Express Employment Professionals recently released state-level results from its Harris poll of unemployed Americans, revealing which states have more unemployed workers who have given up on finding a job.
Unemployed survey respondents were asked whether they agree with the statement, “I’ve completely given up on looking for a job.”
Among the 11 states that were oversampled in the survey, Illinois had the highest percentage of respondents who agreed that they had “completely given up.” In Illinois, 44 percent agreed, compared to 33 percent nationally. Ohio had the lowest percentage at 25 percent.
Agree/Do Not Agree that they have “completely given up on looking for a job.”
Even though many have given up, the unemployed still express a level of hopefulness. Respondents were also asked whether they agree with the statement, “I’m hopeful that I will find a job I really want in the next six months.”

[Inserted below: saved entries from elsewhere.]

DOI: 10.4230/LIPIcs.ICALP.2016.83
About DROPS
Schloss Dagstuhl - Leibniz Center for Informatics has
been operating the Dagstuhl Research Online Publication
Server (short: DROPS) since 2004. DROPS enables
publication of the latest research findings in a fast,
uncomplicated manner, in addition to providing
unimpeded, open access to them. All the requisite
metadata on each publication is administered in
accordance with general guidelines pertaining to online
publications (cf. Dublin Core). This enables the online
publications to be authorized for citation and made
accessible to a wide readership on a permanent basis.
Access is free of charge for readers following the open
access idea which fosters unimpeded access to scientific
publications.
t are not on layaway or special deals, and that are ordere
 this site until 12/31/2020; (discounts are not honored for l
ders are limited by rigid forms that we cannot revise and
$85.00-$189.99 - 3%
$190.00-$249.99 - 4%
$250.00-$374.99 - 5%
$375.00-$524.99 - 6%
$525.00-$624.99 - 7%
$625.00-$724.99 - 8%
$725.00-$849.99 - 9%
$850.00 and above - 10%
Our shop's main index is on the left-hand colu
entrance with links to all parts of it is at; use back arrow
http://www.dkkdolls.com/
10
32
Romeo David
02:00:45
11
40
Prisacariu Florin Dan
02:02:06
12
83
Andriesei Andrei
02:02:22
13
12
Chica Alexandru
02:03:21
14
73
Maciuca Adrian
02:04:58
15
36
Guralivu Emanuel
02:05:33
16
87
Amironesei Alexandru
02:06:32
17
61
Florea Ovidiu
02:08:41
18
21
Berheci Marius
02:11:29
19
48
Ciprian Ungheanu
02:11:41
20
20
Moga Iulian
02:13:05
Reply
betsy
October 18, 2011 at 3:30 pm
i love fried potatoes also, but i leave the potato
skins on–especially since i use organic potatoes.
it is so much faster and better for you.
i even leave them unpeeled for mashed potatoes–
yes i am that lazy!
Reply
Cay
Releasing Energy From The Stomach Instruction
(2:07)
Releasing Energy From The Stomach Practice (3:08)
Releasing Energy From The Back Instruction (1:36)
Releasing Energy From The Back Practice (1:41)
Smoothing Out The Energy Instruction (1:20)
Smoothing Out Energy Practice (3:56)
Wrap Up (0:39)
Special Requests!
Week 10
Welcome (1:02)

The unemployed in Oklahoma expressed the greatest level of hope, with 95 percent agreeing with the statement to some degree. Florida ranked last, with 74 percent expressing hopefulness.
Unemployment remains a chronic condition for many, though the average duration of unemployment varies from state to state. The unemployed in Oklahoma report being out of work for an average of 19.8 months, while the unemployed in Florida report 33.1 months. The national average is 23.5 months.
“America’s unemployment situation has improved dramatically from where we were just a few years ago, but there are still far too many Americans who are left out of the workforce and who have given up finding a job,” said Bob Funk, CEO of Express, and a former chairman of the Federal Reserve Bank of Kansas City. “The numbers vary from state to state, but a similar story exists in each: the unemployed, out of work for an average of two years, are torn between feelings of despair and hope.”
This study was conducted online by Harris Poll on behalf of Express Employment Professionals and included 1,500 U.S. adults aged 18 or older who are unemployed but capable of working (whether or not they receive unemployment compensation benefits). Excluded are those who are currently retired, choose to stay at home, or are unable to work due to long-term disability. The survey was conducted between March 14 to Aril 6, 2017. State-level oversampling was also conducted in California, New York, Florida, Texas, Ohio, Illinois, Georgia, Michigan, Pennsylvania, Oklahoma and Oregon.
Results were weighted as needed for age by gender, education, race/ethnicity, region and household income. Propensity score weighting was also used to adjust for respondents’ propensity to be online. Totals may not equal the sum of their individual components due to rounding. No estimates of theoretical sampling error can be calculated; a full methodology is available.